Closed this issue · 6 comments

bdon commented

Hi, thanks for the library and fflate, I've been fflate in my open source project with great success.

Is there a good head-to-head benchmark for how the single-threaded decompression time compares between fflate and fzstd for the same compressed sample data? If you think it would be a worthy addition to the docs, I can find sample datasets and attempt to write up a comparison.

Empirically fzstd is a bit slower than fflate. It's surprising but I think it's mainly because I based this implementation off of a relatively basic C implementation rather than optimizing it myself. If you would like to create actual performance comparison, I'd be happy to include it in the docs here.

bdon commented

Hi @101arrowz - I'm not confident I can come up with a representative benchmark that would show the performance difference between fzstd/fflate effectively. For now that is very useful information, so I'm going to stick with fflate instead - thanks for the great library!

@101arrowz what data did you use for the fflate benchmarks?

I did a simple benchmark, and the performance isn't great:

zstd-wasm compress: 37.023ms
fzstd decompress: 19.315ms
zstd-wasm decompress: 5.051ms
fflate compress: 11.665ms
fflate decompress: 2.197ms

zstd-wasm compress: 16.253ms
fzstd decompress: 30.854ms
zstd-wasm decompress: 0.399ms
fflate compress: 31.121ms
fflate decompress: 7.95ms

zstd-wasm compress: 15.413ms
fzstd decompress: 46.074ms
zstd-wasm decompress: 5.006ms
fflate compress: 108.39ms
fflate decompress: 62.482ms

zstd-wasm compress: 39.991ms
fzstd decompress: 236.635ms
zstd-wasm decompress: 31.952ms
fflate compress: 589.8ms
fflate decompress: 167.85ms
import * as fs from "node:fs"
import * as url from "node:url"

import { compress, decompress } from "@dweb-browser/zstd-wasm"

import * as fzstd from "../src/index"

import * as fflate from "fflate"

for (let i = 0; i < 4; i++) {
const data = "Lorem ipsum dolor sit amet".repeat(1024 * (10 ** i))
const encoded = new TextEncoder().encode(data)

console.time("zstd-wasm compress")
const compressed = compress(encoded, 18)
console.timeEnd("zstd-wasm compress")

console.time("fzstd decompress")
const decompressed = fzstd.decompress(compressed);
console.timeEnd("fzstd decompress")
const decoded = new TextDecoder().decode(decompressed)
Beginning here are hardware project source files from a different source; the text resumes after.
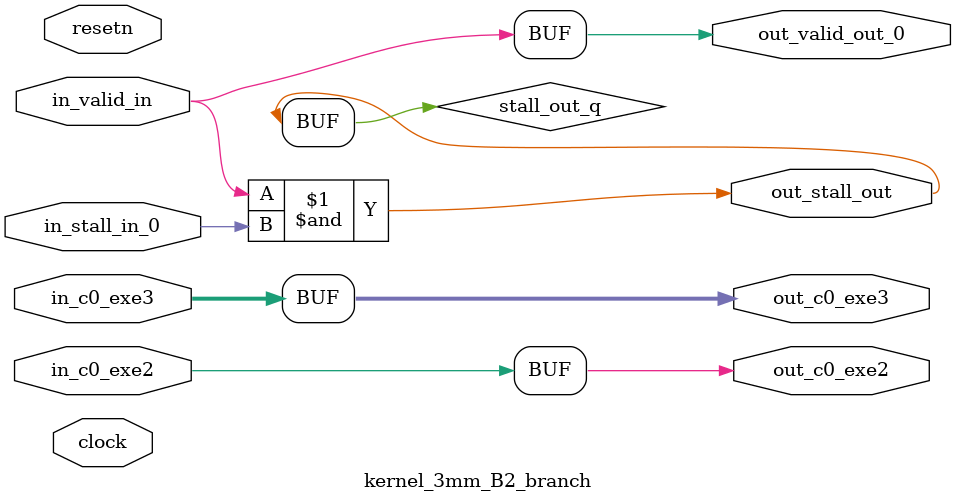
<source format=sv>



(* altera_attribute = "-name AUTO_SHIFT_REGISTER_RECOGNITION OFF; -name MESSAGE_DISABLE 10036; -name MESSAGE_DISABLE 10037; -name MESSAGE_DISABLE 14130; -name MESSAGE_DISABLE 14320; -name MESSAGE_DISABLE 15400; -name MESSAGE_DISABLE 14130; -name MESSAGE_DISABLE 10036; -name MESSAGE_DISABLE 12020; -name MESSAGE_DISABLE 12030; -name MESSAGE_DISABLE 12010; -name MESSAGE_DISABLE 12110; -name MESSAGE_DISABLE 14320; -name MESSAGE_DISABLE 13410; -name MESSAGE_DISABLE 113007; -name MESSAGE_DISABLE 10958" *)
module kernel_3mm_B2_branch (
    input wire [0:0] in_c0_exe2,
    input wire [31:0] in_c0_exe3,
    input wire [0:0] in_stall_in_0,
    input wire [0:0] in_valid_in,
    output wire [0:0] out_c0_exe2,
    output wire [31:0] out_c0_exe3,
    output wire [0:0] out_stall_out,
    output wire [0:0] out_valid_out_0,
    input wire clock,
    input wire resetn
    );

    wire [0:0] stall_out_q;


    // out_c0_exe2(GPOUT,6)
    assign out_c0_exe2 = in_c0_exe2;

    // out_c0_exe3(GPOUT,7)
    assign out_c0_exe3 = in_c0_exe3;

    // stall_out(LOGICAL,10)
    assign stall_out_q = in_valid_in & in_stall_in_0;

    // out_stall_out(GPOUT,8)
    assign out_stall_out = stall_out_q;

    // out_valid_out_0(GPOUT,9)
    assign out_valid_out_0 = in_valid_in;

endmodule

</source>
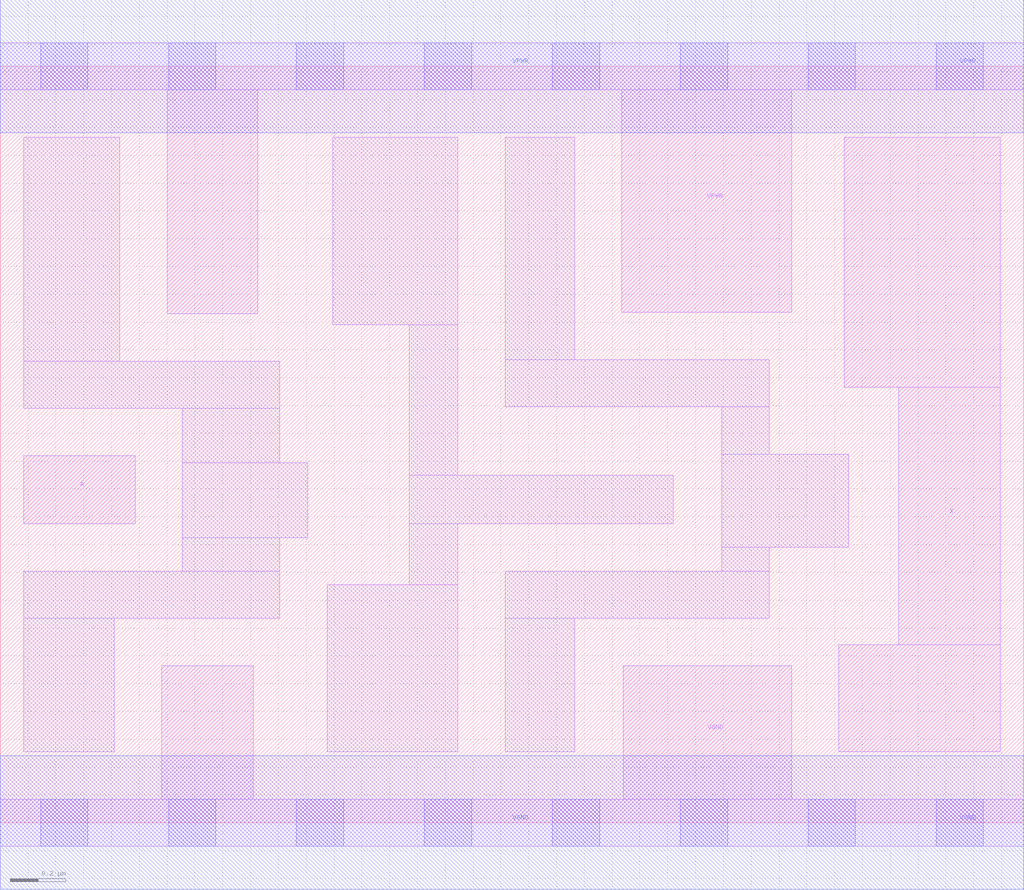
<source format=lef>
# Copyright 2020 The SkyWater PDK Authors
#
# Licensed under the Apache License, Version 2.0 (the "License");
# you may not use this file except in compliance with the License.
# You may obtain a copy of the License at
#
#     https://www.apache.org/licenses/LICENSE-2.0
#
# Unless required by applicable law or agreed to in writing, software
# distributed under the License is distributed on an "AS IS" BASIS,
# WITHOUT WARRANTIES OR CONDITIONS OF ANY KIND, either express or implied.
# See the License for the specific language governing permissions and
# limitations under the License.
#
# SPDX-License-Identifier: Apache-2.0

VERSION 5.7 ;
  NAMESCASESENSITIVE ON ;
  NOWIREEXTENSIONATPIN ON ;
  DIVIDERCHAR "/" ;
  BUSBITCHARS "[]" ;
UNITS
  DATABASE MICRONS 200 ;
END UNITS
MACRO sky130_fd_sc_hd__clkdlybuf4s25_1
  CLASS CORE ;
  SOURCE USER ;
  FOREIGN sky130_fd_sc_hd__clkdlybuf4s25_1 ;
  ORIGIN  0.000000  0.000000 ;
  SIZE  3.680000 BY  2.720000 ;
  SYMMETRY X Y R90 ;
  SITE unithd ;
  PIN A
    ANTENNAGATEAREA  0.213000 ;
    DIRECTION INPUT ;
    USE SIGNAL ;
    PORT
      LAYER li1 ;
        RECT 0.085000 1.075000 0.485000 1.320000 ;
    END
  END A
  PIN X
    ANTENNADIFFAREA  0.702900 ;
    DIRECTION OUTPUT ;
    USE SIGNAL ;
    PORT
      LAYER li1 ;
        RECT 3.015000 0.255000 3.595000 0.640000 ;
        RECT 3.035000 1.565000 3.595000 2.465000 ;
        RECT 3.230000 0.640000 3.595000 1.565000 ;
    END
  END X
  PIN VGND
    DIRECTION INOUT ;
    SHAPE ABUTMENT ;
    USE GROUND ;
    PORT
      LAYER li1 ;
        RECT 0.000000 -0.085000 3.680000 0.085000 ;
        RECT 0.580000  0.085000 0.910000 0.565000 ;
        RECT 2.240000  0.085000 2.845000 0.565000 ;
      LAYER mcon ;
        RECT 0.145000 -0.085000 0.315000 0.085000 ;
        RECT 0.605000 -0.085000 0.775000 0.085000 ;
        RECT 1.065000 -0.085000 1.235000 0.085000 ;
        RECT 1.525000 -0.085000 1.695000 0.085000 ;
        RECT 1.985000 -0.085000 2.155000 0.085000 ;
        RECT 2.445000 -0.085000 2.615000 0.085000 ;
        RECT 2.905000 -0.085000 3.075000 0.085000 ;
        RECT 3.365000 -0.085000 3.535000 0.085000 ;
      LAYER met1 ;
        RECT 0.000000 -0.240000 3.680000 0.240000 ;
    END
  END VGND
  PIN VPWR
    DIRECTION INOUT ;
    SHAPE ABUTMENT ;
    USE POWER ;
    PORT
      LAYER li1 ;
        RECT 0.000000 2.635000 3.680000 2.805000 ;
        RECT 0.600000 1.830000 0.925000 2.635000 ;
        RECT 2.235000 1.835000 2.845000 2.635000 ;
      LAYER mcon ;
        RECT 0.145000 2.635000 0.315000 2.805000 ;
        RECT 0.605000 2.635000 0.775000 2.805000 ;
        RECT 1.065000 2.635000 1.235000 2.805000 ;
        RECT 1.525000 2.635000 1.695000 2.805000 ;
        RECT 1.985000 2.635000 2.155000 2.805000 ;
        RECT 2.445000 2.635000 2.615000 2.805000 ;
        RECT 2.905000 2.635000 3.075000 2.805000 ;
        RECT 3.365000 2.635000 3.535000 2.805000 ;
      LAYER met1 ;
        RECT 0.000000 2.480000 3.680000 2.960000 ;
    END
  END VPWR
  OBS
    LAYER li1 ;
      RECT 0.085000 0.255000 0.410000 0.735000 ;
      RECT 0.085000 0.735000 1.005000 0.905000 ;
      RECT 0.085000 1.490000 1.005000 1.660000 ;
      RECT 0.085000 1.660000 0.430000 2.465000 ;
      RECT 0.655000 0.905000 1.005000 1.025000 ;
      RECT 0.655000 1.025000 1.105000 1.295000 ;
      RECT 0.655000 1.295000 1.005000 1.490000 ;
      RECT 1.175000 0.255000 1.645000 0.855000 ;
      RECT 1.195000 1.790000 1.645000 2.465000 ;
      RECT 1.470000 0.855000 1.645000 1.075000 ;
      RECT 1.470000 1.075000 2.420000 1.250000 ;
      RECT 1.470000 1.250000 1.645000 1.790000 ;
      RECT 1.815000 0.255000 2.065000 0.735000 ;
      RECT 1.815000 0.735000 2.765000 0.905000 ;
      RECT 1.815000 1.495000 2.765000 1.665000 ;
      RECT 1.815000 1.665000 2.065000 2.465000 ;
      RECT 2.595000 0.905000 2.765000 0.990000 ;
      RECT 2.595000 0.990000 3.050000 1.325000 ;
      RECT 2.595000 1.325000 2.765000 1.495000 ;
  END
END sky130_fd_sc_hd__clkdlybuf4s25_1

</source>
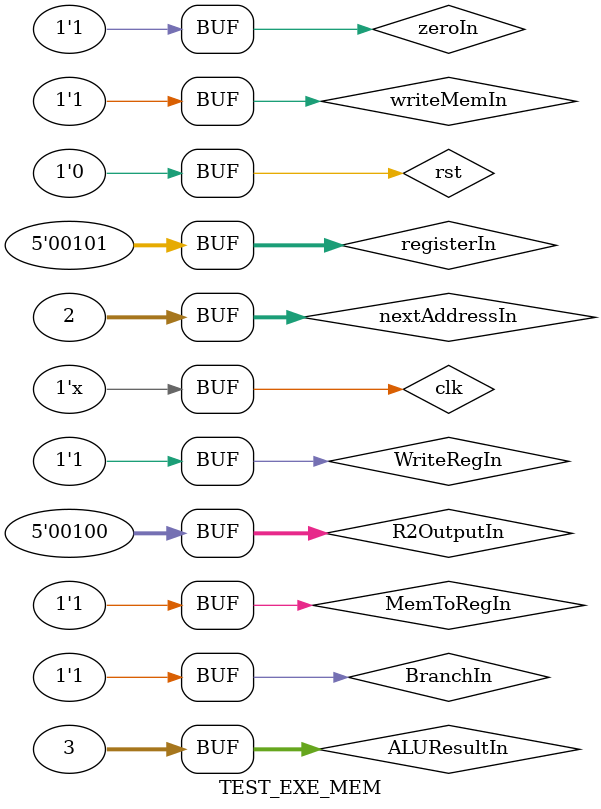
<source format=v>
`timescale 1ns / 1ps


module TEST_EXE_MEM;

	// Inputs
	reg clk;
	reg rst;
	reg WriteRegIn;
	reg MemToRegIn;
	reg writeMemIn;
	reg BranchIn;
	reg [31:0] nextAddressIn;
	reg zeroIn;
	reg [31:0] ALUResultIn;
	reg [4:0] R2OutputIn;
	reg [4:0] registerIn;

	// Outputs
	wire WriteRegOut;
	wire MemToRegOut;
	wire writeMemOut;
	wire BranchOut;
	wire [31:0] nextAddressOut;
	wire zeroOut;
	wire [31:0] ALUResultOut;
	wire [4:0] R2OutputOut;
	wire [4:0] registerOut;

	// Instantiate the Unit Under Test (UUT)
	EXE_MEM uut (
		.clk(clk), 
		.rst(rst), 
		.WriteRegIn(WriteRegIn), 
		.WriteRegOut(WriteRegOut), 
		.MemToRegIn(MemToRegIn), 
		.MemToRegOut(MemToRegOut), 
		.writeMemIn(writeMemIn), 
		.writeMemOut(writeMemOut), 
		.BranchIn(BranchIn), 
		.BranchOut(BranchOut), 
		.nextAddressIn(nextAddressIn), 
		.nextAddressOut(nextAddressOut), 
		.zeroIn(zeroIn), 
		.zeroOut(zeroOut), 
		.ALUResultIn(ALUResultIn), 
		.ALUResultOut(ALUResultOut), 
		.R2OutputIn(R2OutputIn), 
		.R2OutputOut(R2OutputOut), 
		.registerIn(registerIn), 
		.registerOut(registerOut)
	);

	initial begin
		// Initialize Inputs
		clk = 0;
		rst = 0;
		WriteRegIn = 0;
		MemToRegIn = 0;
		writeMemIn = 0;
		BranchIn = 0;
		nextAddressIn = 0;
		zeroIn = 0;
		ALUResultIn = 0;
		R2OutputIn = 0;
		registerIn = 0;

		// Wait 100 ns for global reset to finish
		#40;
      WriteRegIn = 1;
		MemToRegIn = 1;
		writeMemIn = 1;
		BranchIn = 1;
		nextAddressIn = 2;
		zeroIn = 1;
		ALUResultIn = 3;
		R2OutputIn = 4;
		registerIn = 5;  
		// Add stimulus here

	end
   always begin
			clk = ~clk;
			#50;
	end    
endmodule


</source>
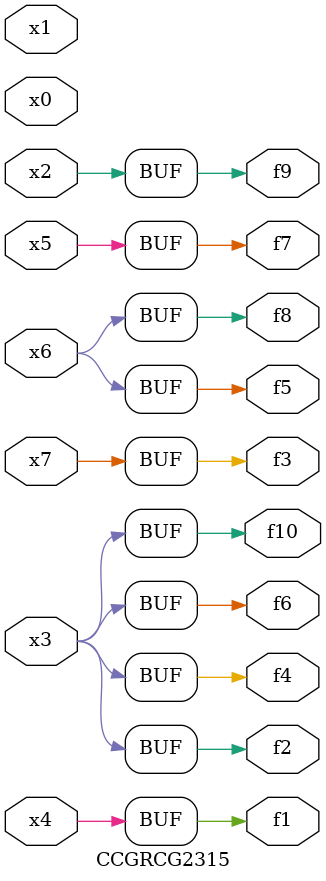
<source format=v>
module CCGRCG2315(
	input x0, x1, x2, x3, x4, x5, x6, x7,
	output f1, f2, f3, f4, f5, f6, f7, f8, f9, f10
);
	assign f1 = x4;
	assign f2 = x3;
	assign f3 = x7;
	assign f4 = x3;
	assign f5 = x6;
	assign f6 = x3;
	assign f7 = x5;
	assign f8 = x6;
	assign f9 = x2;
	assign f10 = x3;
endmodule

</source>
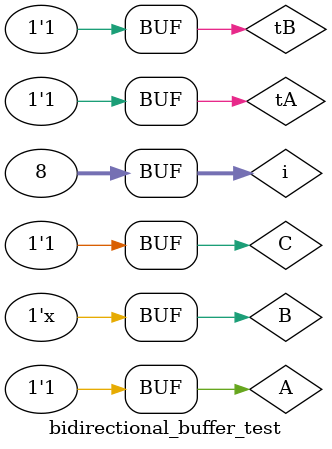
<source format=v>
module bidirectional_buffer_test();
    reg C;
    wire A, B;
    reg tA, tB;
    bidirectional_buffer DUT(A,B,C);
    assign A = (C == 1)? tA : 1'bz;
    assign B = (C == 0)? tB : 1'bz;
	integer i;
    initial
        begin
            {C, tA, tB} = 0;
            for (i=0;i<=7;i=i+1)
			begin
                {C, tA, tB} = i;
                #10;
			end
        end
endmodule
</source>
console.time("zstd-wasm decompress")
const decompressed2 = decompress(compressed);
console.timeEnd("zstd-wasm decompress")
const decoded2 = new TextDecoder().decode(decompressed2)

const data_buf = fflate.strToU8(data)
console.time("fflate compress")
const fflate_compressed = fflate.compressSync(data_buf, { level: 9, mem: 12 })
console.timeEnd("fflate compress")

console.time("fflate decompress")
const fflate_decompressed = fflate.decompressSync(fflate_compressed)
console.timeEnd("fflate decompress")
const fflate_decoded = fflate.strFromU8(fflate_decompressed);

console.log()
//console.log(decoded, decoded2, fflate_decoded)
}

That seems about right for fzstd; this library is better used for its lightweight size than it's performance (which is still OK for small inputs). Still, the delta versus WebAssembly is way bigger than it was a few years ago - I guess WASM JIT implementations have gotten more optimized since then. That's good for the web!

I'm a bit surprised by fflate's significantly slower performance than zstd-wasm here, but I think that may have to do with this being unrealistically compressible data. Both fflate and fzstd tend to perform better on real data than extremely low-entropy or extremely high-entropy (i.e. random) data versus WebAssembly implementations. The delta should be smaller in practice and primarily due to Zstandard's better suitability for high performance implementations vs. DEFLATE.